Saturday, October 25, 2008

Perl Test::More trick

Recently I was working on a rather large Perl module and writing unit tests for it. I had some tests already completely done and trying to debug another chunk of code & tests. It was hard with debugging on to see what was going on. I just wanted to see one set of tests and nothing from the other sets. At first I commented out the blocks of code that ran the tests I didn't care about. Then I realized there was an easier way.

Say you have a test that starts with something like:

sub my_batch_of_tests : Test(6) {


Easy way to disable these: turn the above line to something like

sub my_batch_of_tests { # : Test(6)


When you do run_tests() on this test module, it won't run this block of tests because this function will no longer register as a test.


NOTE: this tip assumes you are using Test::More and Test::Class and have it set up so all your tests are in a module and you have a script that loads that module and does ->run_tests on the module with your tests.

Wednesday, October 1, 2008

SQL - you can't compare NULL to anything

Here is a little mind-bender for any of you who are programmers who routinely work with SQL. Write a little code that checks to see if NULL equals NULL. It returns false. Now write code to see if NULL is not equal NULL. It will return false too. Now repeat with NULL and any value. NULL equals 42 returns false, NULL is not equal 42 returns false. * What in the world is going on here?
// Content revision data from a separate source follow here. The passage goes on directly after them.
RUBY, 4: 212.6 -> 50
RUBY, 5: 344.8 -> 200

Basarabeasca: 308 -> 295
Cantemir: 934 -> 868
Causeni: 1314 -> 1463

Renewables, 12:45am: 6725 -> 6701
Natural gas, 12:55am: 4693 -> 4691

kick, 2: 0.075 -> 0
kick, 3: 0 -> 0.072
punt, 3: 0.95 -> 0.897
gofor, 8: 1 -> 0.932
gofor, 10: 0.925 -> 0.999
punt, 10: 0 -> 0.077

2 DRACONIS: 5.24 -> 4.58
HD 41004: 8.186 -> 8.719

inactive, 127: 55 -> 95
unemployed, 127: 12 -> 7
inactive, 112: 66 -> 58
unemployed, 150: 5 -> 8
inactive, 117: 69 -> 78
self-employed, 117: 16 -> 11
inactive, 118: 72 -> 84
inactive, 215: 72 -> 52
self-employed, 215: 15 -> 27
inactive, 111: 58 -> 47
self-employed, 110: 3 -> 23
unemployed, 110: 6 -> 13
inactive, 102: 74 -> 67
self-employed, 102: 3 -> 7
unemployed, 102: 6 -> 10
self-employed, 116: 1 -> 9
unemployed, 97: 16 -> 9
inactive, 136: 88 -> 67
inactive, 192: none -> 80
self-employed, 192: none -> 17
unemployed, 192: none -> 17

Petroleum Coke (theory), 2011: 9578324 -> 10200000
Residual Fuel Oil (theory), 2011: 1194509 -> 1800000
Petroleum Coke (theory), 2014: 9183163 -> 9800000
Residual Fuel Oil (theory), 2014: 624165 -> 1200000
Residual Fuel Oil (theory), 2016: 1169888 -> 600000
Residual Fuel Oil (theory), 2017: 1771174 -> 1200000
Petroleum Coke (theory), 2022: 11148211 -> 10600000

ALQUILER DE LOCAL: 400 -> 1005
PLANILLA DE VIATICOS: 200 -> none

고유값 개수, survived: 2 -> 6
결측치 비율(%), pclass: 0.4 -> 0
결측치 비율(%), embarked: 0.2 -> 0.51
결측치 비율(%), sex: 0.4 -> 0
Here's what I found when I ran into this issue before. What we're seeing here is the impact of NULL being a mathematical concept. SQL is built on many mathematical concepts. The concept of NULL is an unknown value. Since NULL is an unknown value, it may be 42, it may be Fred. We simply don't know. So comparing anything at all to NULL (even comparing NULL to itself) will *ALWAYS* return false. This is why you need to specify IS NULL or IS NOT NULL if you want to see if something is or isn't NULL.

* I experienced this issue most recently working with Oracle, but it will work with any SQL database such as MySQL, PostgreSQL, and Microsoft SQL Server.